Segment Open

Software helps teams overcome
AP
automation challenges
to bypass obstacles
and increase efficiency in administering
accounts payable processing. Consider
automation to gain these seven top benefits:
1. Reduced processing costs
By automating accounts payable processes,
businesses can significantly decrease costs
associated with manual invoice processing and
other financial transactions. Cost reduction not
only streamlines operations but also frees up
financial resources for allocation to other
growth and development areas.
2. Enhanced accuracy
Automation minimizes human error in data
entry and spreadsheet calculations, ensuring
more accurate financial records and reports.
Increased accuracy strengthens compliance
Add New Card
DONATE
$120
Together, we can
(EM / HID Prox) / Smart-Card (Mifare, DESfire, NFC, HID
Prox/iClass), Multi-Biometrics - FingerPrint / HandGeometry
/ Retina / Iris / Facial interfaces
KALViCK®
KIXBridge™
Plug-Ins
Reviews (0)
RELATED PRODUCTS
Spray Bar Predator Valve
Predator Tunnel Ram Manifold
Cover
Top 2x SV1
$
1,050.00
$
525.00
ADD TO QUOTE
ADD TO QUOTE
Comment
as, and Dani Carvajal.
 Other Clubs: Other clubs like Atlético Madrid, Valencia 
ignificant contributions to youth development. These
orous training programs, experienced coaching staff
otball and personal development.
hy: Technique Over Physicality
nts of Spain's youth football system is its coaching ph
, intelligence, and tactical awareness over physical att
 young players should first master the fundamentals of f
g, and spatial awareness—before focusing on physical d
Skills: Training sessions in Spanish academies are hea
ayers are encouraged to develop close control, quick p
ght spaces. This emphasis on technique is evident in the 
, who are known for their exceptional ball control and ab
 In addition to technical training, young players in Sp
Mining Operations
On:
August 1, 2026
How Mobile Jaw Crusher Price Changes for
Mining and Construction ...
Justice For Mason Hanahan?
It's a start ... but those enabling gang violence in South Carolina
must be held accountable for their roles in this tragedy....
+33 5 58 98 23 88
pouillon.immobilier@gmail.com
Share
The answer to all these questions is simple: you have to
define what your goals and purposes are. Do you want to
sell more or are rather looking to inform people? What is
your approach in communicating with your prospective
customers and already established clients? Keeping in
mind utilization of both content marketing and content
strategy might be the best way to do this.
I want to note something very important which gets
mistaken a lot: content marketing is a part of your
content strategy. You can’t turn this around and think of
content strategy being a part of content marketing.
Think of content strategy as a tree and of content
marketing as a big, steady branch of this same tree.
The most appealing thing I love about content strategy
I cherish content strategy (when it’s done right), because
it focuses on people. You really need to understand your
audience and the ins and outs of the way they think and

Segment Closed

TASK DESCRIPTION:
Give again, unchanged, the lines running from the top of the material above through the line that has "1. Reduced processing costs", and nothing more.

SOLUTION TO THE PROBLEM:
Software helps teams overcome
AP
automation challenges
to bypass obstacles
and increase efficiency in administering
accounts payable processing. Consider
automation to gain these seven top benefits:
1. Reduced processing costs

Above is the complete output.